With an auditorium packed with media, a grim Richardson bluntly described the situation at the news conference and called Barbaro's chances of survival "poor."
A day later, though, Barbaro was on the mend. He's been steadily gaining weight, moving well and looking happy to go outside and be a horse again.
"I really believe it's a miracle," Gretchen Jackson said. "Everything has just seemed to come together against incredible odds."
The outpouring of get-well cards, flowers and gifts hasn't let up, either. During his stay, the colt has been sprinkled with holy water and received hundreds of gift baskets and thousands of drawings from children wishing him well. Tens of thousands of e-mails have been sent to the hospital's Web site.
Jackson recalls one that read: "Believe in Barbaro: A Miracle in Progress."
"That about sums it up," he said.
Barbaro still has a catheter attached to his neck, and a few white blotches on his left side from previous surgery and from being in a sling.
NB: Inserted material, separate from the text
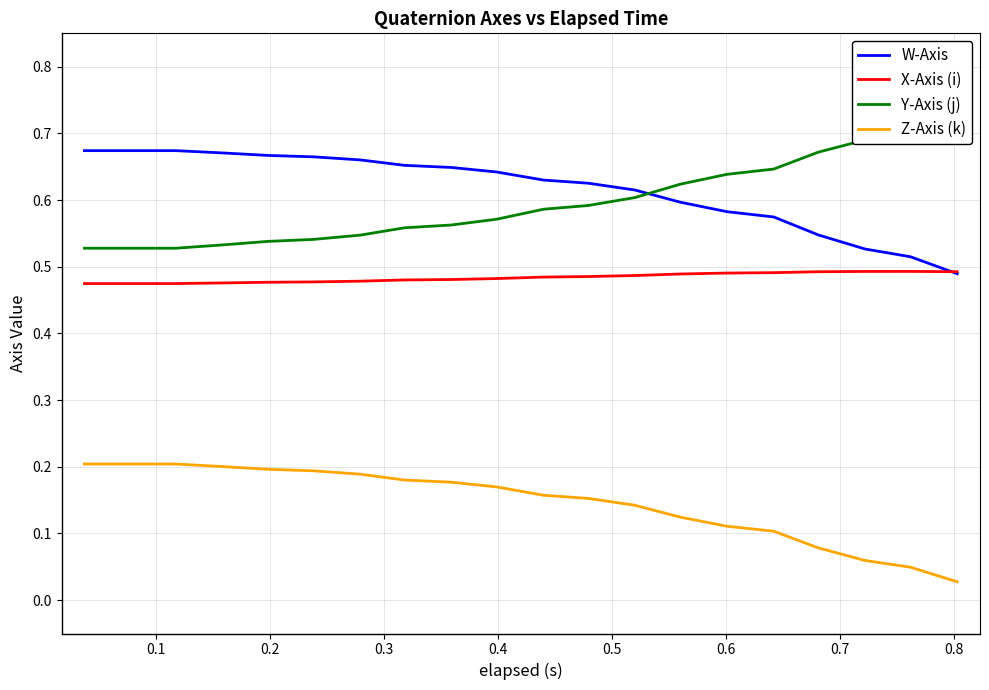

True or false: X-Axis (i) and Z-Axis (k) intersect in this chart.

False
Though the prospect of becoming a stallion and producing little Barbaros is still a long way off, there's much more optimism today that he will live out his life on a farm.
"I'm happy and proud of what we have done so far, but I'm also not taking too many pats on the back until this horse actually leaves," Richardson said. "Then, I'll happily accept a party."
For now, the wait goes on.
"Hopefully," Matz said, "we made the right decision."